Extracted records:

+===+

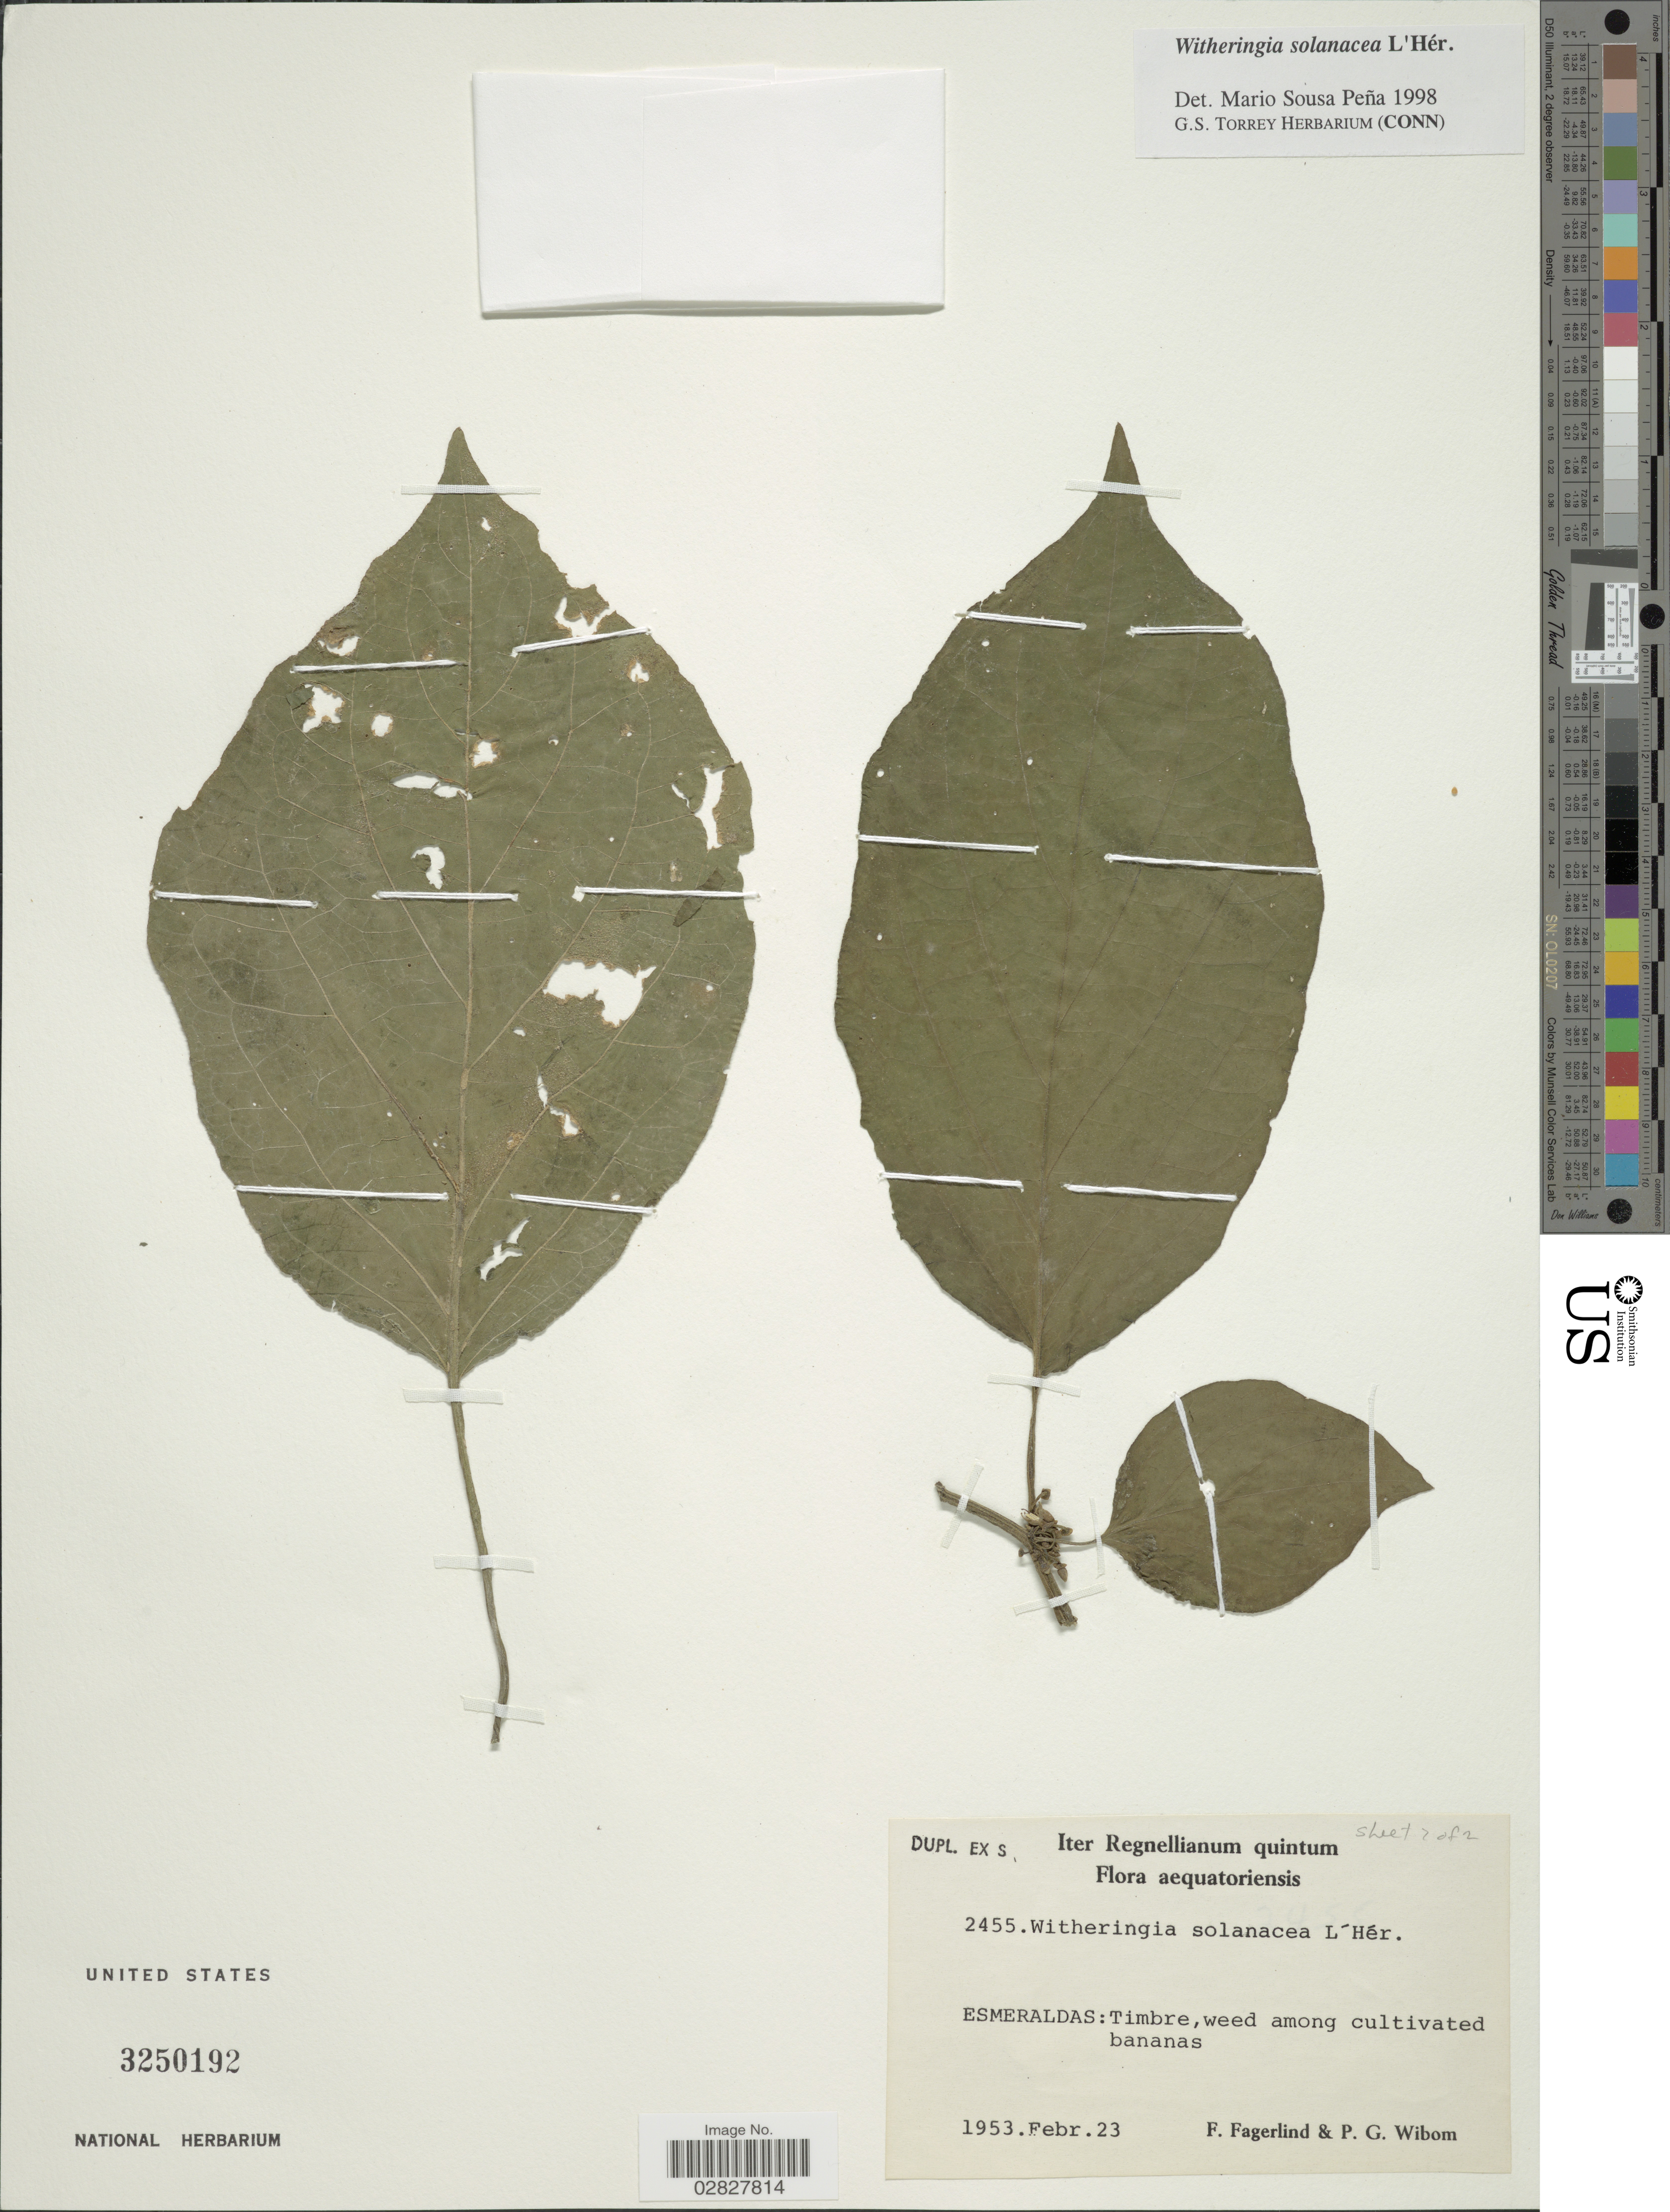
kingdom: Plantae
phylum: Tracheophyta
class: Magnoliopsida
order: Solanales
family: Solanaceae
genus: Witheringia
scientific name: Witheringia solanacea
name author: L'Hér.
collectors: F. Fagerlind & P. Wibom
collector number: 2455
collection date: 1953-02-23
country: Ecuador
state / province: Esmeraldas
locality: Esmeraldas: Timbre, weed among cultivated bananas.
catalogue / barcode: US 3250192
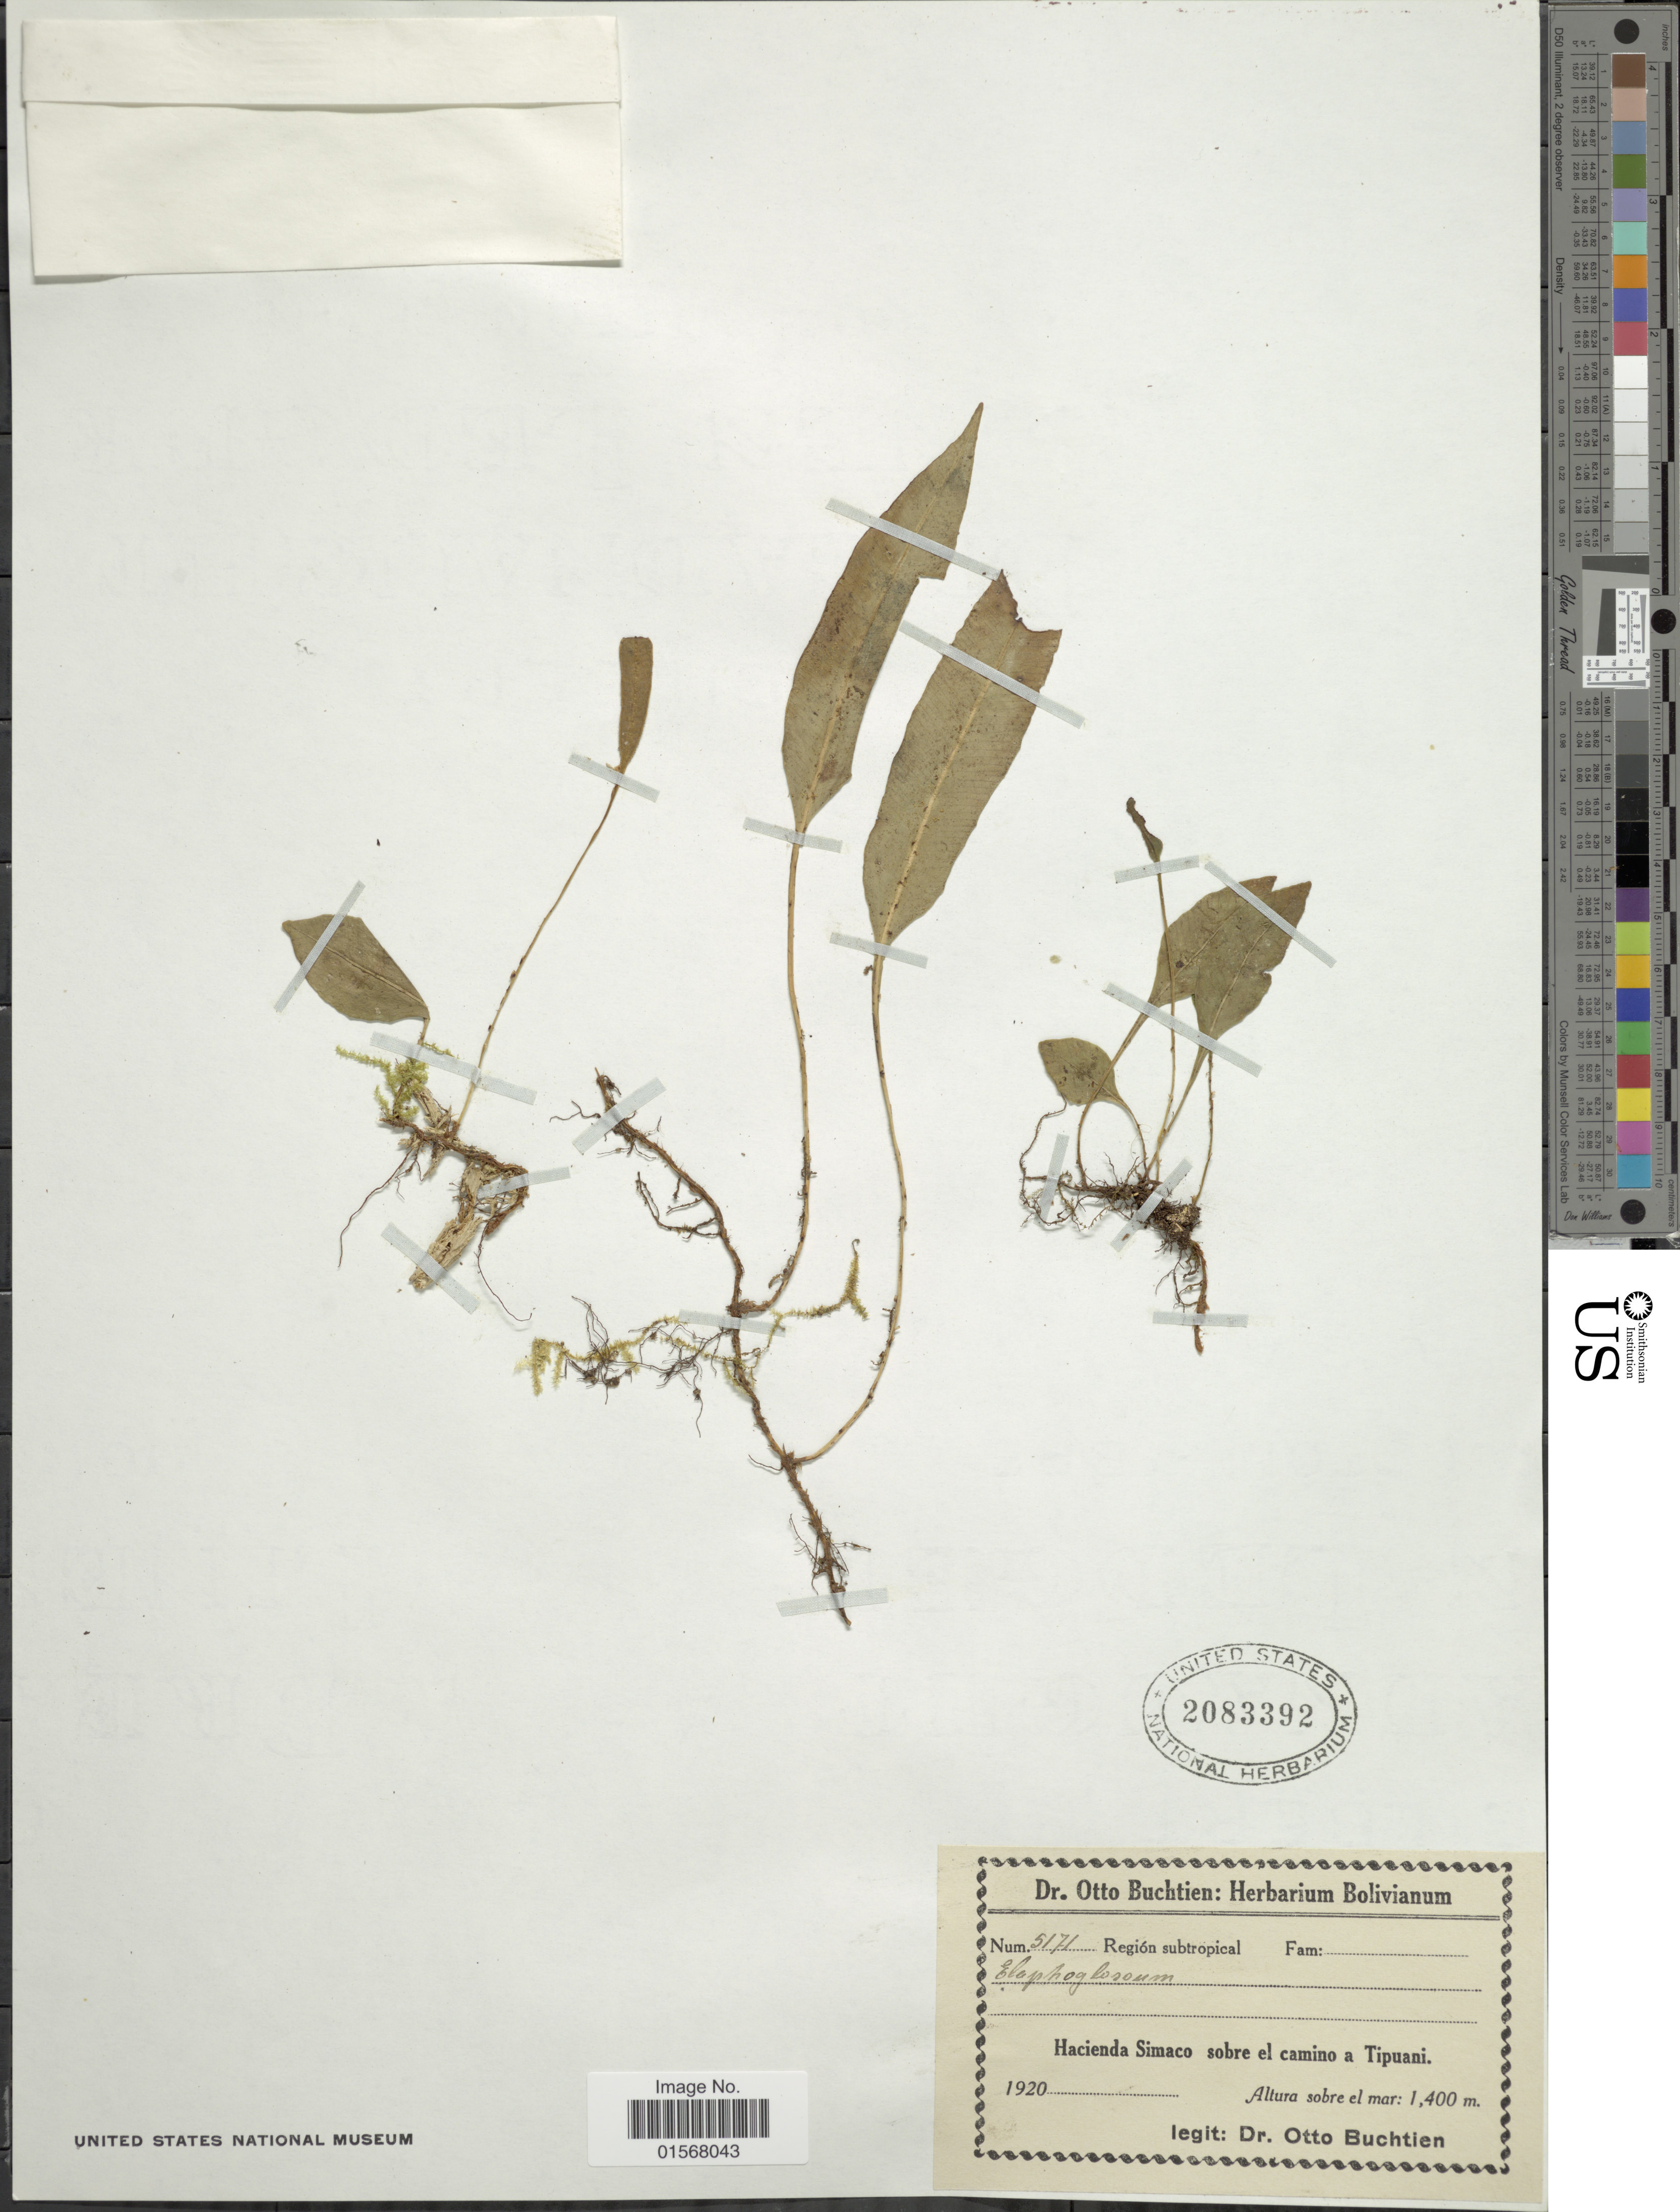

+===+

• [INSTRUCTIONS TO FOLLOW]
Duplicate every line of the data above word for word, leaving out the pictures.

• [EXERCISE RESULT]
kingdom: Plantae
phylum: Tracheophyta
class: Magnoliopsida
order: Solanales
family: Solanaceae
genus: Witheringia
scientific name: Witheringia solanacea
name author: L'Hér.
collectors: F. Fagerlind & P. Wibom
collector number: 2455
collection date: 1953-02-23
country: Ecuador
state / province: Esmeraldas
locality: Esmeraldas: Timbre, weed among cultivated bananas.
catalogue / barcode: US 3250192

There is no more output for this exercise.